• REQUIRED WORK:
(a) In the cued recall description, how long was the fixation cross shown at the start of each trial?
(b) Summarize the cued recall description in two sentences.
(c) Based on the cued recall description, answer yes or no to each statement and quote the words that decide it: (i) Participants entered their responses with the keyboard. (ii) A trial advanced after 5,000 ms if no response had been entered. (iii) Participants pressed ENTER to complete the experiment.

After the post-encoding period, participants performed a cued recall task of the initially encoded picture-word pairs. Participants were given these instructions: “Now, you will be presented with a picture from earlier in the experiment. Please recall the WORD paired with the picture from earlier in the experiment. Please type your response using the keyboard and press ENTER after you are done to move on. Please press SPACE to begin.” This screen was presented until participants pressed the spacebar to advance. After typing their response and pressing the return key, or 10,000 ms had expired, whichever came first, the next trial began with a fixation cross displayed for 500 ms. Once the cued recall task was finished, participants were then thanked for their participation and prompted to press the spacebar to complete the experiment.

• SUPPLIED ENTRIES:
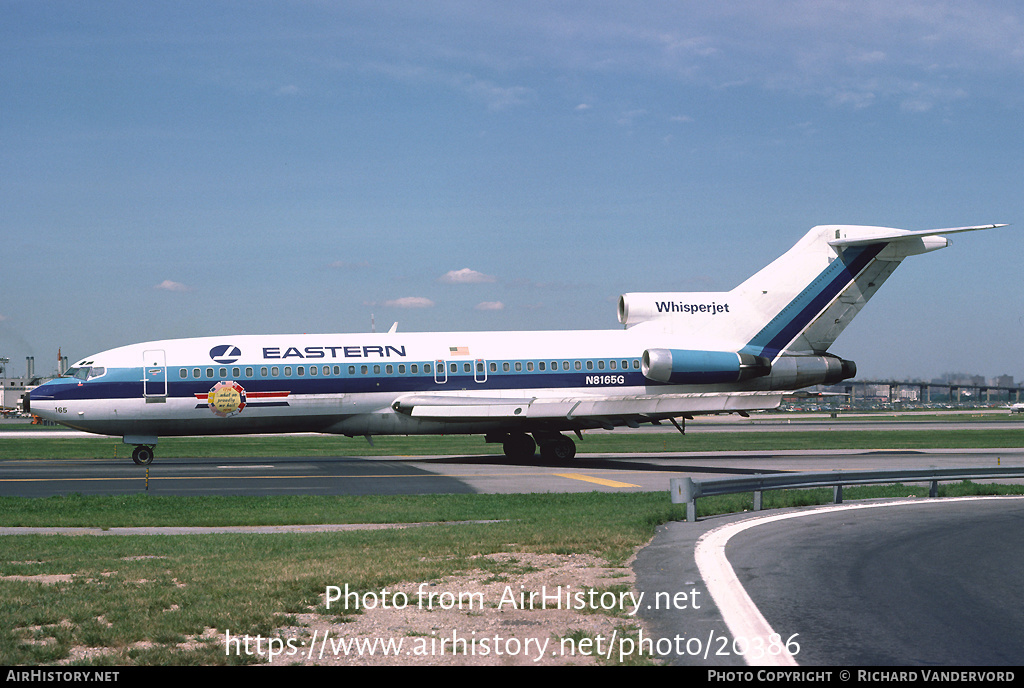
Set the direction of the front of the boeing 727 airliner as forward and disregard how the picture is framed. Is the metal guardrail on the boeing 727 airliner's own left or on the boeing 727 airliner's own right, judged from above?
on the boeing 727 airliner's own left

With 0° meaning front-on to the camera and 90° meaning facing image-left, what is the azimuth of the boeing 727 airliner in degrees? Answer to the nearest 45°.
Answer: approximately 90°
...
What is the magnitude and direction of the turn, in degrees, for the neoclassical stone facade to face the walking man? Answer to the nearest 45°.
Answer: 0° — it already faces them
* * *
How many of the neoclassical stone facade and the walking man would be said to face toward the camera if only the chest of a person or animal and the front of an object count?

• ANSWERS GIVEN:
(a) 500 ms.

(b) After the post-encoding period, participants saw pictures from the encoding phase and typed the word paired with each one, with the instruction screen staying up until they pressed the spacebar. Each trial ended when they pressed the return key or after 10,000 ms, the next began with a 500 ms fixation cross, and at the end participants were thanked and pressed the spacebar to complete the experiment.

(c)
(i) Yes: "Please type your response using the keyboard"
(ii) No: "or 10,000 ms had expired, whichever came first"
(iii) No: "prompted to press the spacebar to complete the experiment"